Saturday 20 June 2020

Big Star (1978) Femme Fatale - LOST70sGEMS


The third and final Big Star album of the 70s was called Third/Sister Lovers (1978) and has become something of a cult album with resounding reviews from the elitist critics but let's examine further. So here we go; we kick off with the depraved lyrics of Kizza Me with it's haywire guitars and tonking boogie woogie piano keys, swiftly followed by Thank You Friends where Alex Chilton's new Dylan styled detract from an elegant power pop number. Big Black Car carries a reverb washed bleakness in it's Marc Bolan style of lascivious phrasing and down in the doldrums beat, lyrics involving stars, droning acoustics and typically wilting melody; whilst it's use of a car as a tool of escape and safety reminds me lyrically of Gary Numan's Cars that would be released the following year. Jesus Christ is easily a latter day Byrds song with that Tom Petty/ Bruce Springsteen style of saxophone and 'call to the people' aura.

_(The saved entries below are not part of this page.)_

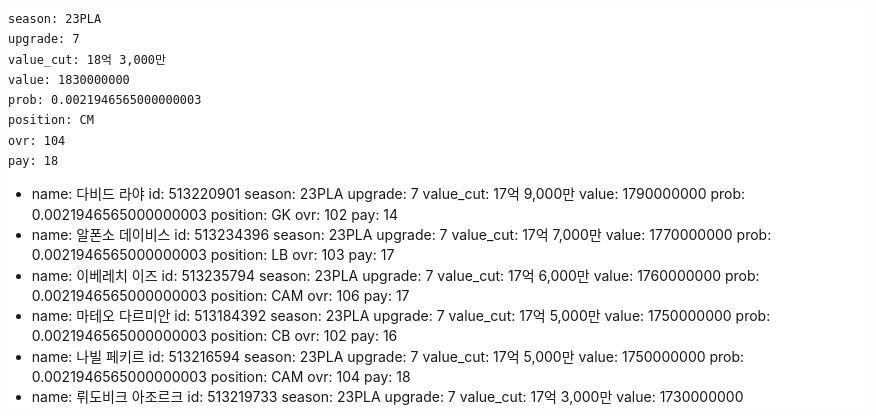     season: 23PLA
    upgrade: 7
    value_cut: 18억 3,000만
    value: 1830000000
    prob: 0.0021946565000000003
    position: CM
    ovr: 104
    pay: 18
  - name: 다비드 라야
    id: 513220901
    season: 23PLA
    upgrade: 7
    value_cut: 17억 9,000만
    value: 1790000000
    prob: 0.0021946565000000003
    position: GK
    ovr: 102
    pay: 14
  - name: 알폰소 데이비스
    id: 513234396
    season: 23PLA
    upgrade: 7
    value_cut: 17억 7,000만
    value: 1770000000
    prob: 0.0021946565000000003
    position: LB
    ovr: 103
    pay: 17
  - name: 이베레치 이즈
    id: 513235794
    season: 23PLA
    upgrade: 7
    value_cut: 17억 6,000만
    value: 1760000000
    prob: 0.0021946565000000003
    position: CAM
    ovr: 106
    pay: 17
  - name: 마테오 다르미안
    id: 513184392
    season: 23PLA
    upgrade: 7
    value_cut: 17억 5,000만
    value: 1750000000
    prob: 0.0021946565000000003
    position: CB
    ovr: 102
    pay: 16
  - name: 나빌 페키르
    id: 513216594
    season: 23PLA
    upgrade: 7
    value_cut: 17억 5,000만
    value: 1750000000
    prob: 0.0021946565000000003
    position: CAM
    ovr: 104
    pay: 18
  - name: 뤼도비크 아조르크
    id: 513219733
    season: 23PLA
    upgrade: 7
    value_cut: 17억 3,000만
    value: 1730000000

 O Dana carries a groovy chorus and a Rolling Stones' type of songwriting with blues guitar and pounding piano keys boogieing along, while Holocaust scarcely sounds like its from the same record as O Dana. Holocaust starts with a cello brooding away alongside ambient guitar cries, gospel piano playing and plucked double bass. Kanga Roo follows on in unique style with a 12 string guitar clucking away to a volcanic electric guitar surging in and out all over the mix like Robert Fripp's work on David Bowie's Heroes. The guitar is so distorted it feedbacks and clicks and even takes on an otherworldly twang like Jimmy Page's violin bowed guitar work in Led Zeppelin epic, How Many More Times. A mellotron adds another smooth layer of ghostly white noise while a cowbell plumbs away and that decaying lead guitar screeches like a controlled bolt of static; oh and Alex Chilton is fantastic again slowly chipping away at your soul and effortlessly melding with each and every tune.


Stroke it Noel is a blessing in it's simple catchy verse underscored by strings upclose and a simple question; Do You Want to Dance. For You is a personal favourite for Jody Stephens' polished English tinged Baritone that sounds transcendent, You Can't Have Me carries a funky synth bass and a Keith Richards swagger, while Nightime is ethereal mix of flurrying strings, big timpani drums, hyper-spatial guitar reverb, simmering beauty, an Van Gogh lyricism. Blue Moon is not a cover of the famous 50s doo wop standard but a finger-picked ballad in the mood of Neil Young's After the Gold Rush, Take Care is a violin and accordion led folk dance but is quite forgettable at this stage of the album as it follows mostly the same pace and mood as probably about half of the tracks but with less memorable a chord progression. Nature Boy is a very slow piano piece with a Colin Blunstone and the Zombies sound but is too agonising and boring not to mention overwrought and too live as Chilton even sniggers at one point as "Bill's crutch fell against the drum" as we learn from the chatter at the end; hell it's a brilliant insight into the studio! 

Till the End of the Day is a bland retread of the Kinks All Night and All of the Day, Dream Lover feels like a stronger song that it sounds here as a delivered as a slow moody piece, but the backing vocal harmonies in the background are the most honeyed since thier most popular song, Thirteen. It All ends on the bizarre steel drum Nillsson inspired romp as we get that very Harry Nillsson style of bawdy offbeat vaudeville rhythms and megaphone filtered distant vocals. They make many styles on this double album, sadly none of them their own and so it would've never changed their standing in the busy record buying marketplace of 78 as nothing more than a cult band with the singer from the Box Tops; sad but you know its also true!

Femme Fatale is possibly the best written with an astounding vocal melody and hollow female echoes giving this a lot of commercial possibility and stood out immediately on a packed double bill offering.